-- EXERCISE REQUIREMENTS --
A: Please reproduce the BIP 388 text word for word, everything from "Unfortunately, descriptors are" down to "all (stateless design).".
B: Write the next part of the BIP 388 text, picking up right after its last sentence.

-- READING PASSAGE --

>> START

Wallet Policies for Descriptor Wallets

  BIP: 388
  Layer: Applications
  Title: Wallet Policies for Descriptor Wallets
  Authors: Salvatore Ingala 
  Status: Complete
  Type: Specification
  Assigned: 2022-11-16
  License: BSD-2-Clause
  Discussion: 2022-05-10: https://lists.linuxfoundation.org/pipermail/bitcoin-dev/2022-May/020423.html

Abstract

Software wallets and hardware signing devices typically partition funds into separate "accounts". When signing or visualizing a transaction, aggregate flows of funds of all accounts affected by the transaction may (and should) be displayed to the user.

Wallet policies build on top of output script descriptors to represent such accounts in a compact, reviewable way. An account encompasses a logical group of receive and change addresses, and each wallet policy represents all descriptors necessary to describe an account in its entirety.

We simplify the language to suit devices with limited memory, where even keeping the entire descriptor in memory could be a major hurdle, by reducing the generality of descriptors to just the essential features and by separating the extended pubkeys and other key information from the descriptor.

This results in a more compact representation and simplifies the inspection of the policy by the user.

The compilation of wallet policies to the corresponding descriptor is trivial, and the reverse process is easy for supported descriptors, because the language is kept similar to that of output script descriptors.

Copyright

This BIP is licensed under the BSD 2-clause license.

Motivation

Output Script Descriptors were introduced in Bitcoin Core as a way to represent collections of output scripts. It is a general and flexible language, designed to catch all the possible use-cases of bitcoin wallets (that is, if you know the script and you have the necessary keys, it will be possible to sign transactions with any descriptor-based software wallet).

Unfortunately, descriptors are not a perfect match for the typical usage of hardware signing devices (often also called hardware wallets). Most of them have some of the following limitations when compared to a general-purpose machine running Bitcoin Core:

• they are embedded devices with limited RAM and computational power;
• they cannot import additional private keys (that is, they can only sign with keys derived from a single seed via BIP-32);
• they have limited storage, or they might not have persistent storage at all (stateless design).

Moreover, other limitations like the limited size of the screen might affect what design choices are available in practice. Therefore, minimizing the amount of information shown on-screen is important for a good user experience. The ability for the user to completely validate on-screen the kind of script used (and each of the involved keys) is crucial for secure usage, as the machine that is interacting with the hardware signer (and running the software wallet) is considered untrusted.

>> END

-- DATA LISTING --
>> START

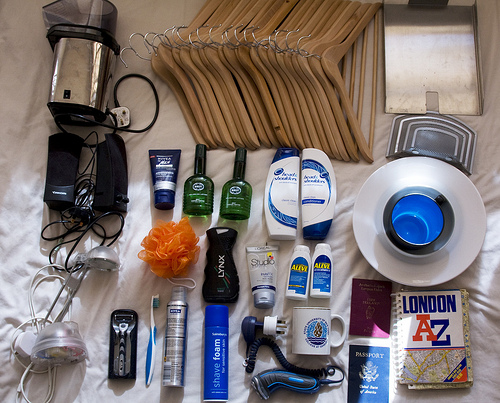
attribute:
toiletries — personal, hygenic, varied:
[138, 134, 299, 401]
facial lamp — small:
[7, 245, 119, 402]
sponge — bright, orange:
[142, 222, 203, 291]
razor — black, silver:
[107, 308, 138, 381]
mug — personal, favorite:
[293, 307, 344, 354]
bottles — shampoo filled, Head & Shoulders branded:
[263, 145, 298, 242]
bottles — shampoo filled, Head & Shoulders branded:
[298, 146, 338, 240]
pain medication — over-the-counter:
[311, 242, 333, 299]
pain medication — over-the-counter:
[285, 243, 308, 299]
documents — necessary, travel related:
[346, 276, 393, 401]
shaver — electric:
[249, 367, 325, 401]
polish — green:
[175, 134, 227, 221]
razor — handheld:
[108, 310, 140, 375]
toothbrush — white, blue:
[119, 274, 178, 392]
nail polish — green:
[219, 144, 256, 222]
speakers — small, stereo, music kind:
[39, 130, 138, 221]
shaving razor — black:
[105, 307, 140, 384]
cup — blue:
[399, 164, 447, 239]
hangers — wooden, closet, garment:
[116, 0, 383, 162]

>> END

-- TASK-BY-TASK RESULTS --
A:
Unfortunately, descriptors are not a perfect match for the typical usage of hardware signing devices (often also called hardware wallets). Most of them have some of the following limitations when compared to a general-purpose machine running Bitcoin Core:

• they are embedded devices with limited RAM and computational power;
• they cannot import additional private keys (that is, they can only sign with keys derived from a single seed via BIP-32);
• they have limited storage, or they might not have persistent storage at all (stateless design).

B:
A more native, compact representation of the wallet receive and change addresses might also benefit the UX of software wallets when they use descriptors (possibly with miniscript) for representing complex locking conditions.

We remark that wallet policies are not related to the policy language, a higher level language that can be compiled to miniscript.

Security, privacy and UX concerns for hardware signing devices

The usage of complex scripts presents challenges in terms of both security and user experience for a hardware signing device.

Security issues

Hardware signing devices strive to guarantee that no action can be performed without the user’s consent as long as the user correctly verifies the information that is shown on the device’s screen before approving.

This must hold even in scenarios where the attacker has full control of the machine that is connected to the signing device, and can execute arbitrary requests, or tamper with the legitimate user's requests.

Therefore, it is not at all trivial to allow complex scripts, especially if they contain keys that belong to third parties. The hardware signing device must guarantee that the user knows precisely what "policy" is being used to spend the funds, and that any "unspent" funds (if any) that is sent to a change address will be protected by the same policy.

This makes it impossible for an attacker to surreptitiously modify the policy, therefore stealing or burning the user's funds.

Avoiding key reuse

Reusing public keys within a script is a source of malleability when using miniscript policies, which has potential security implications.

Reusing keys across different UTXOs harms user privacy by allowing external parties to link these UTXOs to the same entity once they are spent.

By constraining the derivation path patterns to have a uniform structure, wallet policies prevent key reuse among the same or different UTXOs of the same account.

It is strongly recommended to avoid key reuse across accounts. Distinct public keys per account can be guaranteed by using distinct hardened derivation paths. This specification does not mandate hardened derivation in order to maintain compatibility with existing deployments that do not adhere to this recommendation.

It is out of scope for this document to guarantee that users do not reuse extended public keys among different wallet accounts. This is still very important, but the responsibility is left to the users and their software wallet.

UX issues

Miniscript (and taproot trees) allow substantially more complex spending policies. It is a challenge to ensure that the user can practically verify such spending policies on the screen.

We set two fundamental design goals:

• Minimize the amount of information that is shown on screen - so that the user can actually validate it.
• Minimize the number of times the user has to validate such information.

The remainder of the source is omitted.